Ethernet-Gateway als unabhängige Steuerung
Die Kommunikation zwischen den Schreib-Lese-Köpfen und dem Produktionsleitsystem stellt Turcks I/O-System BL20 her, das auch dezentral den Betrieb der RFID Reader kontrolliert. Neben unterschiedlichen Anschlussmodulen, etwa für RFID Devices, besteht es jeweils aus einem programmierbaren Multiprotokoll-Ethernet-Gateway BL20-PG-EN-V3.
Dieses fungiert als unabhängige Steuerung jedes lokalen RFID-Systems, da vor Ort keine SPS zur Verfügung steht und eine Vielzahl von Feldgeräten in Echtzeit angesprochen werden sollen. „Das Gateway interagiert mit dem MES, was die Feldverdrahtung erheblich reduziert“, sagt Projektleiter Gao Jianqiang von Turck Engineering Control Systems.

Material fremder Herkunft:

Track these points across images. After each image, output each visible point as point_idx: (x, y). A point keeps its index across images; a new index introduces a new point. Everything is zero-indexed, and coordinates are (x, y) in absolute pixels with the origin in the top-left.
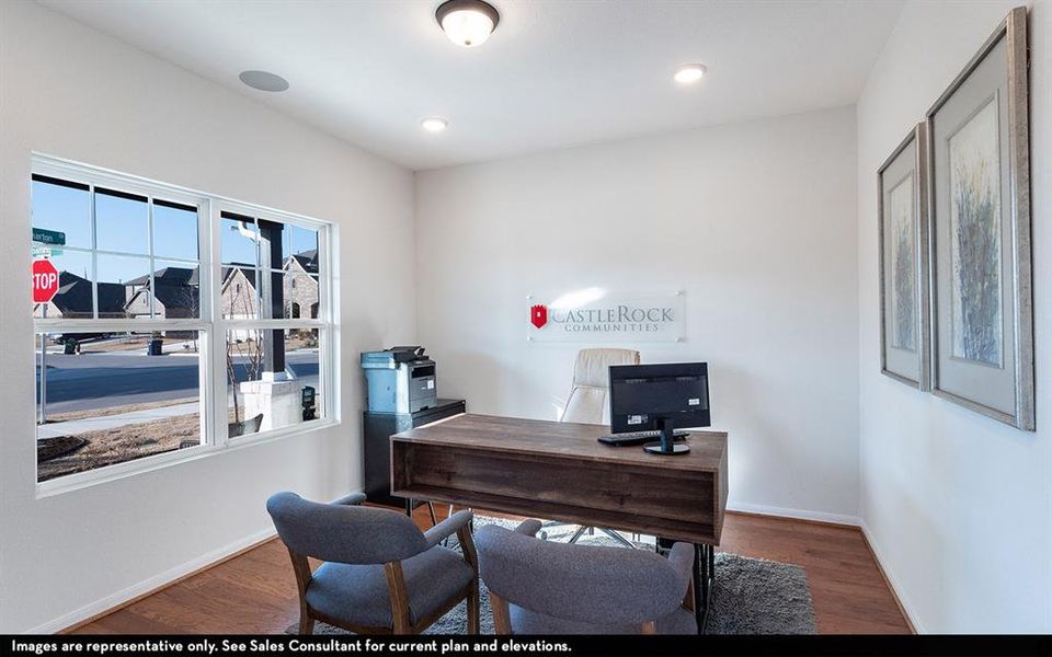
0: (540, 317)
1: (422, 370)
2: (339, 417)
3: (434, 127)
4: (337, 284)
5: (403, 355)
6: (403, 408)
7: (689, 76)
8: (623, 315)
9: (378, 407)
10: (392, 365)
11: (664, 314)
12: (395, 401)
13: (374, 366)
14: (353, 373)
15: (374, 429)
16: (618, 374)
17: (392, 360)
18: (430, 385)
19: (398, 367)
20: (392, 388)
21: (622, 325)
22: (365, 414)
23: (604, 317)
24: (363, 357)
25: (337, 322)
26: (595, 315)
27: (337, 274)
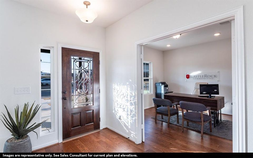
0: (188, 77)
1: (166, 86)
2: (152, 93)
3: (169, 46)
4: (152, 72)
5: (163, 83)
6: (163, 92)
7: (217, 35)
8: (206, 76)
9: (158, 92)
10: (161, 85)
11: (215, 76)
12: (161, 91)
13: (158, 85)
14: (154, 86)
15: (158, 95)
16: (201, 86)
17: (161, 84)
18: (167, 88)
19: (162, 85)
20: (161, 89)
21: (205, 78)
22: (156, 93)
23: (201, 76)
24: (156, 84)
25: (152, 78)
26: (199, 76)
27: (152, 70)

„Dank leistungsstarker Datenverarbeitung arbeitet das RFID-System dabei völlig unabhängig. Und soll ein neuer Schreib-Lese-Kopf angeschlossen werden, muss lediglich ein kleines I/O-Erweiterungsmodul hinzugefügt werden.“
Integrationshelfer für Industrie 4.0
Turcks RFID-System unterstützt die zunehmend digitalisierte Fertigung des chinesischen Herstellers von Kupferrohren. Im Produktionsmanagement bietet es ein Echtzeit-Tracking von Materialien, was im Übrigen auch der Qualitätskontrolle dient, sorgt für die eindeutige Materialzuordnung und überträgt Daten rechtzeitig innerhalb des laufenden Prozesses. „Effizienz und Pünktlichkeit haben sich dadurch in der Fertigung deutlich verbessert“, resümiert Projektleiter Jianqiang.